In den meisten Fällen ist ein Immobiliendarlehen bei Ablauf der vereinbarten Zinsbindungsfrist noch nicht vollständig getilgt, sodass der Kreditnehmer auf eine Anschlussfinanzierung angewiesen ist, sofern er nicht über die finanziellen Mittel zur vollständigen Rückzahlung verfügt.
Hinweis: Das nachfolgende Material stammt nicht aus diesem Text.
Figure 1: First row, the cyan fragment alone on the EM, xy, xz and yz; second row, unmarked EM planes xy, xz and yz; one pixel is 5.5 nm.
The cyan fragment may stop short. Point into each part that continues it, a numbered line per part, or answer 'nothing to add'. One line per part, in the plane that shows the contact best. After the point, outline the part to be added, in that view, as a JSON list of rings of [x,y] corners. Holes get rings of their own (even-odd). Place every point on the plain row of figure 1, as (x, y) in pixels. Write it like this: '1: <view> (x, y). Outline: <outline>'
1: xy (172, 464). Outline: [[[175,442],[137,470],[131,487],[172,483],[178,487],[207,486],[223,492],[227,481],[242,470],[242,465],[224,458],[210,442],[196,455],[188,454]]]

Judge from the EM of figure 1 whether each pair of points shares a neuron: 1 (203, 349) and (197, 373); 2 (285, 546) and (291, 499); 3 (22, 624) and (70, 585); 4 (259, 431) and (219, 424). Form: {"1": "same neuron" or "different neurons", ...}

Viele Bauherren und Immobilienkäufer vereinbaren die weitere Finanzierung mit der Bank, bei der sie das ursprüngliche Darlehen aufgenommen haben.
Diese Lösung ist bequem, aber nicht in jedem Fall die günstigste.
Es empfiehlt sich, für das Anschlussdarlehen in jedem Fall mehr als ein Angebot einzuholen.
Bei der Prüfung der Angebote ist nicht alleine der Zinssatz ein wichtiges Kriterium; auch die Möglichkeiten für Sondertilgungen sind beim Vergleich in Betracht zu ziehen.

Die das erste Darlehen gewährt habende Bank ist nicht verpflichtet, eine Anschlussfinanzierung zu akzeptieren. Insbesondere Kunden, bei denen die Rückzahlung der Darlehensraten nicht immer zuverlässig und rechtzeitig erfolgt ist, erfahren häufig eine Ablehnung ihres Antrages. Allerdings ist die Bank rechtlich verpflichtet, den Kunden spätestens drei Monate vor Ablauf der vereinbarten Zinsbindungsfrist davon in Kenntnis zu setzen, ob sie eine weitere Finanzierung gewähren wird oder nicht.
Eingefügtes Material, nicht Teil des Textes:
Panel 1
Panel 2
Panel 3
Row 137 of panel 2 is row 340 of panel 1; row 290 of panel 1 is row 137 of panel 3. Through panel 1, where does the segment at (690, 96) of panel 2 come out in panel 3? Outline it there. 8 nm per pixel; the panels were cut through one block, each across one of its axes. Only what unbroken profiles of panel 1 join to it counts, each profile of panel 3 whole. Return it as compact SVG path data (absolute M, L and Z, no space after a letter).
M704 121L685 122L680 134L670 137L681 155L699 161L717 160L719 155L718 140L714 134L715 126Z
Bei Kreditnehmern, die ihren Zahlungsverpflichtungen immer vereinbarungsgemäß nachgekommen sind, stellt sich die Anschlussfinanzierung dagegen in der Regel als unproblematisch dar. Die Bank verlangt jedoch auch in diesen Fällen zumeist Bearbeitungsgebühren, deren Höhe nicht in jedem Fall als angemessen erscheint. Immerhin spart sie Kosten für die Bonitäts-Prüfung, da eine langjährige Geschäftsbeziehung ohne Beanstandungen hinreichend auf eine gute Bonität hinweist.
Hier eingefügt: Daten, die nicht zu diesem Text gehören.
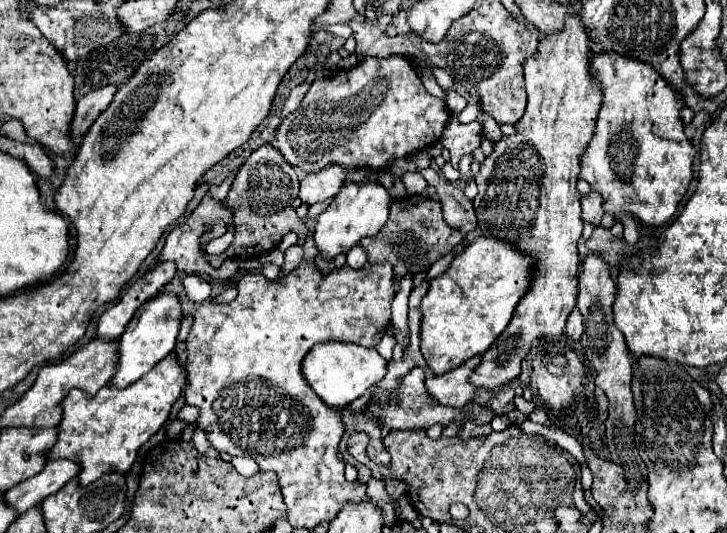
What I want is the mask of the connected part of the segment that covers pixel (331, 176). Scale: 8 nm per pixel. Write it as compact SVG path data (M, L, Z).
M328 165L326 169L322 169L318 173L308 173L300 181L298 199L306 205L314 205L328 197L334 197L340 191L346 175L348 173L340 165Z

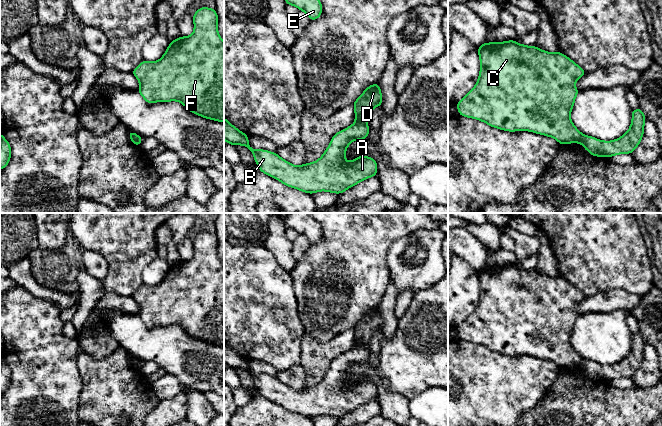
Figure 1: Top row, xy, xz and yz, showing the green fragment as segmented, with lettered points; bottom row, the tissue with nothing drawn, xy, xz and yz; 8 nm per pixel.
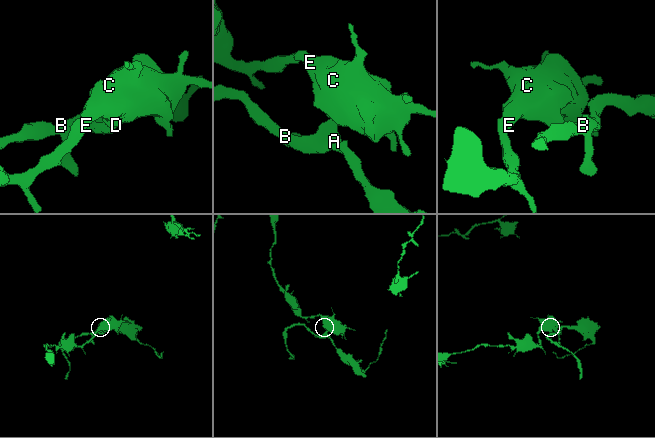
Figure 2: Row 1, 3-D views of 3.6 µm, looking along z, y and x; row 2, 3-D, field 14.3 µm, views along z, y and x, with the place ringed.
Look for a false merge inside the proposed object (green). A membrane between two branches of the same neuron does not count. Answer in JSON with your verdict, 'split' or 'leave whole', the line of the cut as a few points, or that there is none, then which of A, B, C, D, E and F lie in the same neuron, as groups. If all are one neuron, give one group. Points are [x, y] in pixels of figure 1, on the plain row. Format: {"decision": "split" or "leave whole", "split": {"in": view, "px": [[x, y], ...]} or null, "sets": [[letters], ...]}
{"decision": "split", "split": {"in": "xz", "px": [[356, 344], [365, 346]]}, "sets": [["A", "B"], ["C", "D", "E", "F"]]}

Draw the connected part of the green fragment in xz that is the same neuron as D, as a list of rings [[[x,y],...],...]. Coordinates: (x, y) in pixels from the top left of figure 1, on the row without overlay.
[[[378,307],[370,309],[353,327],[355,344],[367,346],[373,333],[377,330],[381,330],[382,325],[383,322],[381,318],[381,313]]]

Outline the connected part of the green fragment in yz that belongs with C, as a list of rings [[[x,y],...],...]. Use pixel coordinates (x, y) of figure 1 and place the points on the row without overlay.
[[[515,264],[483,267],[478,271],[480,297],[476,309],[457,328],[463,341],[485,346],[491,351],[509,356],[526,354],[557,364],[560,369],[579,367],[582,357],[570,342],[575,322],[580,315],[575,306],[586,298],[574,285],[564,278],[543,275],[535,270],[518,268]]]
Die Anschlussfinanzierung bietet in der Regel erneut eine Zinsfestschreibung. Wenn der Kreditnehmer steigende Zinsen erwartet, hat er die Möglichkeit, sich schon vor Ablauf der ursprünglich vereinbarten Zinsbindungsfrist einen günstigen Zinssatz für die Zukunft zusichern zu lassen. Eine derartige Vereinbarung wird als Forward-Darlehen bezeichnet. Bei dieser Darlehensform schließen Kreditinstitut und Kreditnehmer einen Vertrag über ein in der Zukunft zu gewährendes Darlehen ab, wobei der Zinssatz selbstverständlich schon bei der Vertragsunterzeichnung fest vereinbart wird. Der Kunde zahlt für die Zinsgarantie einen Aufschlag, der zumeist unterhalb von einem Prozentpunkt liegt.

Der Abschluss eines Forward-Darlehens verlangt, dass sich der Kunde bereits längere Zeit vor dem Ablauf der ursprünglich vereinbarten Zinsbindungsfrist Gedanken über die Anschlussfinanzierung macht und ist nur dann sinnvoll, wenn steigende Zinssätze zu erwarten sind.